IPOs "In 2004 konnten für den europäischen Raum insgesamt 256 Listings gezählt werden. Die CEE-Länder waren mit insgesamt 10% der Neunotierungen sehr aktiv - allen voran die Warschauer Börse mit 36 Listings, was einem zweiten Platz nach London mit 423 Listings bedeutet", erklärt Mag. Birgit Kuras, Chefanalystin und Leiterin Equity Capital Markets der Raiffeisen Centrobank AG, und ist überzeugt, dass sich dieser Trend weiter fortsetzen wird. Vor allem in Russland sieht Kuras ein Potenzial von 20-30 Unternehmen, die in den nächsten Jahren IPO-Kandidaten sein könnten. Analysten gehen von einer Marktkapitalisierung der neuen Emittenten zwischen USD 25 und 30 Mrd. aus. "Umso bedauerlicher ist, dass in Deutschland und Österreich die IPO-Tätigkeit fast völlig zum Erliegen gekommen ist, trotzdem der Kapitalmarkt äußerst aufnahmebereit wäre", deponiert Kuras.
Empfehlungen Mag.
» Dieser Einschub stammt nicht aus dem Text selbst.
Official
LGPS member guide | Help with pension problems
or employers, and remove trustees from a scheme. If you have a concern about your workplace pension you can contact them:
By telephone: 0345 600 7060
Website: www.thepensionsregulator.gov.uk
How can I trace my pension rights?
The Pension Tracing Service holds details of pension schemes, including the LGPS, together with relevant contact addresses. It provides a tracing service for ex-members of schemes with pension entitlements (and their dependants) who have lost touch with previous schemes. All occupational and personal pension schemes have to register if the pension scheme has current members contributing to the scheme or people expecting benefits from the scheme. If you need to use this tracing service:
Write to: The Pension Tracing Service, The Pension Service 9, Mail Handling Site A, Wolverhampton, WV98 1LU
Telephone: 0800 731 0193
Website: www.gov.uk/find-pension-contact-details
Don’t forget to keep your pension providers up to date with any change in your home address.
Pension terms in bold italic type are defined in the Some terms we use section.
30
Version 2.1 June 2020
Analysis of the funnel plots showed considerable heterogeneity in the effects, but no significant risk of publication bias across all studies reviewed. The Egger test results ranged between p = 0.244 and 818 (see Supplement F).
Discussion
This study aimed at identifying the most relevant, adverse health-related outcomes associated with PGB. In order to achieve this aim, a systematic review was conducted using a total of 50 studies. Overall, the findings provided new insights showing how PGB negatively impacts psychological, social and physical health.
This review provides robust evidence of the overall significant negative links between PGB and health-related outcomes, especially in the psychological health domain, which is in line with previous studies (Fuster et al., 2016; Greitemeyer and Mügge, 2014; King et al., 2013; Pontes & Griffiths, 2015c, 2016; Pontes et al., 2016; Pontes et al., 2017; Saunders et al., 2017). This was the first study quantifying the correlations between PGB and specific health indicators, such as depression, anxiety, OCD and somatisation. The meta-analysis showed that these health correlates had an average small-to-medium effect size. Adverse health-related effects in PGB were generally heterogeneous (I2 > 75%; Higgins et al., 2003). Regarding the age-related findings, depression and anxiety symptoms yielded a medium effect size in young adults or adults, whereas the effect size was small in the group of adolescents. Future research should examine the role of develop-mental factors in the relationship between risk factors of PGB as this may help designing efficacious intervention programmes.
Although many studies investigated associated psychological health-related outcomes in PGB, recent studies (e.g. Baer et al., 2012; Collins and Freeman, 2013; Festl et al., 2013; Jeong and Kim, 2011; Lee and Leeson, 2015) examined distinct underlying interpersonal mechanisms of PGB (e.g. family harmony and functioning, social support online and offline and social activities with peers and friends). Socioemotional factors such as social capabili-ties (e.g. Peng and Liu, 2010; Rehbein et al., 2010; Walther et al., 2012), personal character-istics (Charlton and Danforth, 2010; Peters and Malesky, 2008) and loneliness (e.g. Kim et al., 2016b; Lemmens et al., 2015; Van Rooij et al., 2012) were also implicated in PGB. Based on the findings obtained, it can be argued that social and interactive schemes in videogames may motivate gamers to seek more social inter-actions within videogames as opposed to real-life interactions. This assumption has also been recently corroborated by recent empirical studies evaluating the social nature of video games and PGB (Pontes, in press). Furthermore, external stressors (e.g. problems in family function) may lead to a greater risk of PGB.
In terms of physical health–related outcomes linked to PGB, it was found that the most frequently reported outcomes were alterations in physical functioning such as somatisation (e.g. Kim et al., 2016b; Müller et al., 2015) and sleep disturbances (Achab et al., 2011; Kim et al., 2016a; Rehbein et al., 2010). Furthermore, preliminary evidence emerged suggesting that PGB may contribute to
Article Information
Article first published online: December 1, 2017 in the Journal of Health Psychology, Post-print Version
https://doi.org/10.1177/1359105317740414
Stefan Maxian, Company Research der Raiffeisen Centrobank, sieht die Börsenindizes in den CEE-Ländern nach wie vor als sehr interessant an (KGV Polen 11,3, Ungarn 10,4). "Trotz einiger Kurskorrekturen, wie z.B. in Polen, werden die Indexwerte zum Jahresende über dem derzeitigen Niveau erwartet. Lediglich der tschechische Markt, getrieben durch die Privatisierung der Cesky Telecom, erscheint mit einem KGV von 15,6 bereits ambitioniert bewertet", so Maxian.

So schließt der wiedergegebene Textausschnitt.